778. Swim in Rising Water

778. Swim in Rising Water (Hard)

On an N x N grid, each square grid[i][j] represents the elevation at that point (i,j).

Now rain starts to fall. At time t, the depth of the water everywhere is t. You can swim from a square to another 4-directionally adjacent square if and only if the elevation of both squares individually are at most t. You can swim infinite distance in zero time. Of course, you must stay within the boundaries of the grid during your swim.

You start at the top left square (0, 0). What is the least time until you can reach the bottom right square (N-1, N-1)?

Example 1:

Input: [[0,2],[1,3]]
Output: 3
Explanation:
At time 0, you are in grid location (0, 0).
You cannot go anywhere else because 4-directionally adjacent neighbors have a higher elevation than t = 0.

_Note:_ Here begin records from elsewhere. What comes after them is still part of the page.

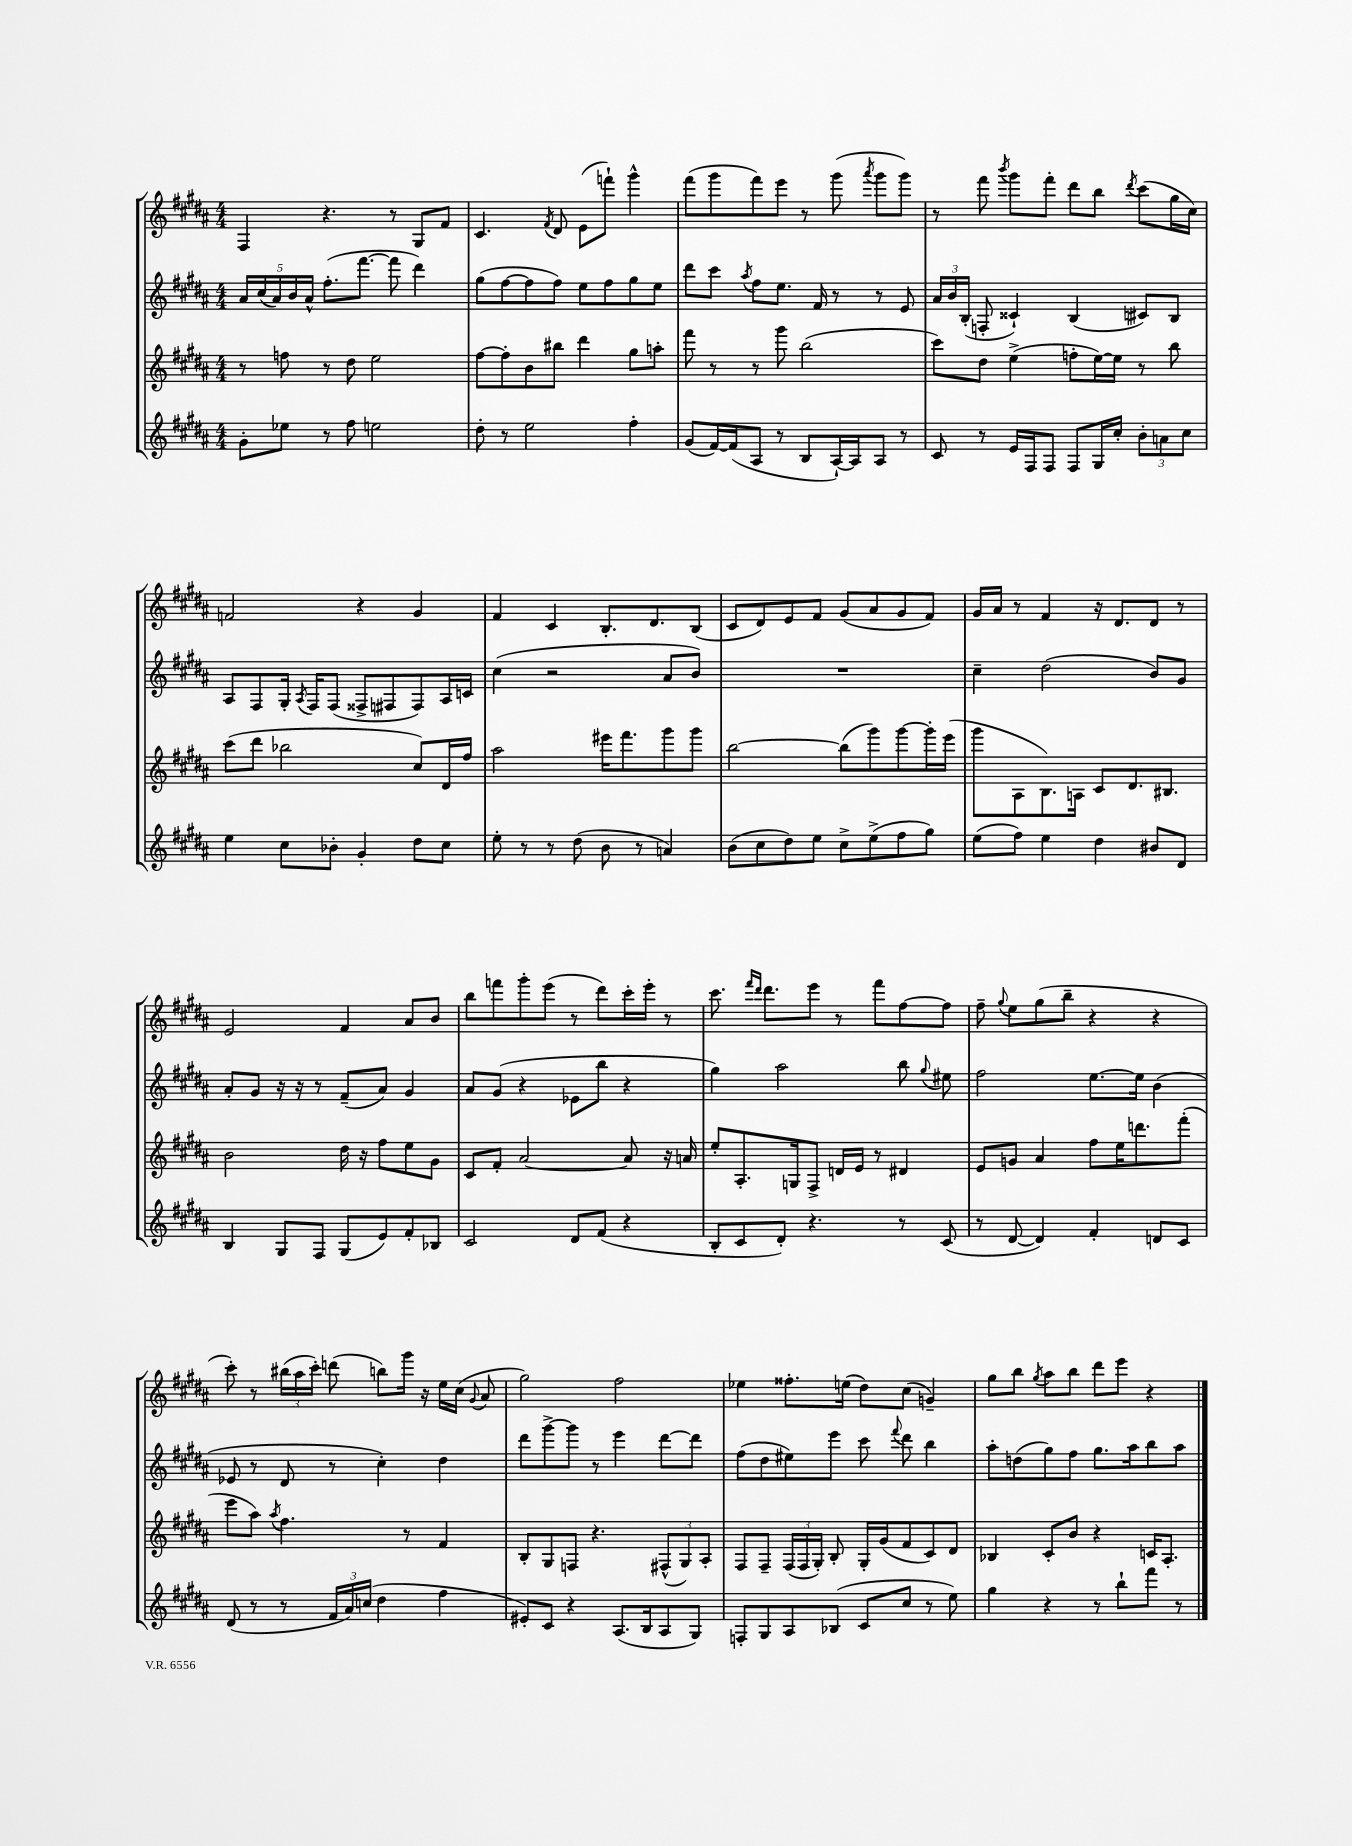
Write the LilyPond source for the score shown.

<<
\new StaffGroup <<
\new Staff = "s0" {
    \clef treble \key b \major \numericTimeSignature \time 4/4
    \autoBeamOff fis4 r4. r8 gis8[ fis'8] |
    cis'4. \acciaccatura { fis'8 } dis'8 e'8[( f'''8]-!) gis'''4-^ |
    fis'''8[( gis'''8 fis'''8) e'''8] r8 gis'''8( \acciaccatura { ais'''8 } gis'''8[ gis'''8]) |
    r8 fis'''8 \acciaccatura { b'''8 } gis'''8[ fis'''8]-. dis'''8[ b''8] \acciaccatura { dis'''8 } cis'''8[( gis''16 cis''16]) |
    f'2 r4 gis'4 |
    fis'4 cis'4 b8.[-. dis'8. b8]( |
    cis'8[ dis'8) e'8 fis'8] gis'8[( ais'8 gis'8 fis'8]) |
    gis'16[ ais'16] r8 fis'4 r16 dis'8.[ dis'8] r8 |
    e'2 fis'4 ais'8[ b'8] |
    b''8[ f'''8 gis'''8-. e'''8]( r8 dis'''8[) cis'''16-. e'''16]-. r8 |
    cis'''8. \grace { fis'''16[ dis'''16] } dis'''8.[ e'''8] r8 fis'''8[ fis''8~ fis''8] |
    fis''8-- \appoggiatura { gis''8 } e''8[ gis''8( b''8]-- r4 r4 |
    cis'''8-.) r8 \tuplet 3/2 { bis''16[( ais''16 cis'''16]-.) } d'''8( b''8[) gis'''16] r16 e''16[ cis''16]( \appoggiatura { gis'8 } ais'8 |
    gis''2) fis''2 |
    ees''4 fisis''8.[-. e''16]( dis''8[) cis''8]( g'4--) |
    gis''8[ b''8] \acciaccatura { gis''8 } ais''8[ b''8] dis'''8[ e'''8] r4 \bar "|." |
}
\new Staff = "s1" {
    \clef treble \key b \major \numericTimeSignature \time 4/4
    \autoBeamOff \tuplet 5/4 { ais'16[ cis''16( ais'16) b'16 ais'16]-^ } fis''8.[-.( fis'''8.]~ fis'''8 dis'''4) |
    gis''8[( fis''8~ fis''8 fis''8]) e''8[ fis''8 gis''8 e''8] |
    dis'''8[ cis'''8] \acciaccatura { ais''8 } fis''8[ e''8.] fis'16 r8 r8 e'8 |
    \tuplet 3/2 { ais'16[ b'16 b16]-.( } f8-. cisis'4-!) b4( cis'8[) b8] |
    ais8[ fis8 gis16]-. \acciaccatura { ais8 } fis16[ fis8]( fisis8[-> fis8 fis8) ais16 c'16] |
    cis''4( r2 ais'8[ b'8]) |
    R1 |
    cis''4-- dis''2( b'8[) gis'8] |
    ais'8[-. gis'8] r16 r16 r8 fis'8[--( ais'8]) gis'4 |
    ais'8[ gis'8]( r4 ees'8[ b''8] r4 |
    gis''4) ais''2 b''8 \appoggiatura { gis''8 } eis''8 |
    fis''2 e''8.[~ e''16] b'4( |
    ees'8 r8 dis'8 r8 cis''4-.) dis''4 |
    dis'''8[ gis'''8~-> gis'''8] r8 e'''4 dis'''8[~ dis'''8] |
    fis''8[( dis''8 eis''8) e'''8] cis'''8 \appoggiatura { fis'''8 } dis'''8 b''4 |
    ais''8[-. d''8( gis''8) fis''8] gis''8.[ ais''16 b''8 ais''8] \bar "|." |
}
\new Staff = "s2" {
    \clef treble \key b \major \numericTimeSignature \time 4/4
    \autoBeamOff r8 f''8 r8 dis''8 e''2 |
    fis''8[~ fis''8-. b'8 bis''8] dis'''4 gis''8[ a''8]-. |
    fis'''8 r8 r8 gis'''8 b''2( |
    cis'''8[) dis''8] e''4->( f''8[-. e''16~) e''16] r8 b''8 |
    cis'''8[( dis'''8] bes''2 cis''8[) dis'16 fis''16] |
    ais''2 eis'''16[ fis'''8. gis'''8 gis'''8] |
    b''2~ b''8[( gis'''8) gis'''8~ gis'''16-. e'''16]( |
    gis'''8[ ais8 b8.) a16] cis'8[ dis'8. bis8.] |
    b'2 dis''16 r16 fis''8[ e''8 gis'8] |
    cis'8[ fis'8]-. ais'2~ ais'8 r16 a'16 |
    e''8[-. ais8.-. g16 fis8]-> d'16[ e'16] r8 dis'4 |
    e'8[ g'8] ais'4 fis''8[ e''16 d'''8. fis'''8]-.( |
    e'''8[ ais''8]) \acciaccatura { ais''8 } fis''4. r8 fis'4 |
    b8[-. gis8 f8] r4. \tuplet 3/2 { fis8[-^( gis8) ais8]-. } |
    fis8[ fis8]-- \tuplet 3/2 { fis16[( fis16 gis16]-.) } b8-. gis16[-. gis'16( fis'8 cis'8) dis'8] |
    bes4 cis'8[-. b'8] r4 c'16[ ais8.]-. \bar "|." |
}
\new Staff = "s3" {
    \clef treble \key b \major \numericTimeSignature \time 4/4
    \autoBeamOff gis'8[-. ees''8] r8 fis''8 e''2 |
    dis''8-. r8 e''2 fis''4-. |
    gis'8[( fis'16~) fis'16( ais8] r8 b8[ ais16~-!) ais16 ais8] r8 |
    cis'8 r8 e'16[ fis16 fis8] fis8[ gis16 cis''16]-. \tuplet 3/2 { b'8[-. a'8 cis''8] } |
    e''4 cis''8[ bes'8]-. gis'4-. dis''8[ cis''8] |
    e''8-. r8 r8 dis''8( b'8 r8 a'4) |
    b'8[( cis''8 dis''8) e''8] cis''8[-> e''8->( fis''8 gis''8]) |
    e''8[( fis''8]) e''4 dis''4 bis'8[ dis'8] |
    b4 gis8[ fis8] gis8[( e'8) fis'8-. bes8] |
    cis'2 dis'8[ fis'8]( r4 |
    b8[-. cis'8 dis'8]-.) r4. r8 cis'8( |
    r8 dis'8~ dis'4) fis'4-. d'8[ cis'8] |
    dis'8( r8 r8 \tuplet 3/2 { fis'16[ ais'16) c''16]( } dis''4 fis''4 |
    eis'8[-.) cis'8] r4 ais8.[( b16 ais8 gis8]) |
    f8[-. gis8 ais8 bes8]( cis'8[ cis''8] r8 e''8) |
    gis''4 r4 r8 b''8[-! fis'''8] r8 \bar "|." |
}
>>
>>
\layout { \context { \Score \remove "Bar_number_engraver" } }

You cannot reach point (1, 1) until time 3.
When the depth of water is 3, we can swim anywhere inside the grid.

Example 2:

Input: [[0,1,2,3,4],[24,23,22,21,5],[12,13,14,15,16],[11,17,18,19,20],[10,9,8,7,6]]
Output: 16
Explanation:
 0  1  2  3  4
24 23 22 21  5
12 13 14 15 16
11 17 18 19 20
10  9  8  7  6

The final route is marked in bold.
We need to wait until time 16 so that (0, 0) and (4, 4) are connected.

Note:

1. 2 <= N <= 50.
2. grid[i][j] is a permutation of [0, ..., N*N - 1].

Companies:
Facebook

Related Topics:
Binary Search, Heap, Depth-first Search, Union Find

Solution 1. Binary Answer

// OJ: https://leetcode.com/problems/swim-in-rising-water/
// Author: github.com/lzl124631x
// Time: O(N^2 * logN)
// Space: O(N^2)
class Solution {
    int N, dirs[4][2] = {{0,1},{0,-1},{1,0},{-1,0}};
    vector<vector<bool>> seen;
    bool dfs(vector<vector<int>> &G, int x, int y, int height) {
        if (G[x][y] > height) return false;
        if (x == N - 1 && y == N - 1) return true;
        seen[x][y] = true;
        for (auto &[dx, dy] : dirs) {
            int a = x + dx, b = y + dy;
            if (a < 0 || a >= N || b < 0 || b >= N || seen[a][b]) continue;
            if (dfs(G, a, b, height)) return true;
        }
        return false;
    }
    bool valid(vector<vector<int>>& G, int height) {
        seen.assign(N, vector<bool>(N, false));
        return dfs(G, 0, 0, height);
    }
public:
    int swimInWater(vector<vector<int>>& G) {
        N = G.size();
        int L = 0, R = N * N - 1;
        while (L <= R) {
            int M = (L + R) / 2;
            if (valid(G, M)) R = M - 1;
            else L = M + 1;
        }
        return L;
    }
};

Solution 2. Heap

// OJ: https://leetcode.com/problems/swim-in-rising-water/
// Author: github.com/lzl124631x
// Time: O(N^2 * logN)
// Space: O(N^2)
class Solution {
    typedef tuple<int, int, int> Point; // height, x, y
public:
    int swimInWater(vector<vector<int>>& G) {
        priority_queue<Point, vector<Point>, greater<>> pq;
        pq.emplace(G[0][0], 0, 0);
        int ans = 0, N = G.size(), dirs[4][2] = {{0,1},{0,-1},{1,0},{-1,0}};
        while (true) {
            auto [height, x, y] = pq.top();
            pq.pop();
            ans = max(ans, height);
            if (x == N - 1 && y == N- 1) return ans;
            for (auto &[dx, dy] : dirs) {
                int a = x + dx, b = y + dy;
                if (a < 0 || a >= N || b < 0 || b >= N || G[a][b] == -1) continue;
                pq.emplace(G[a][b], a, b);
                G[a][b] = -1;
            }
        }
    }
};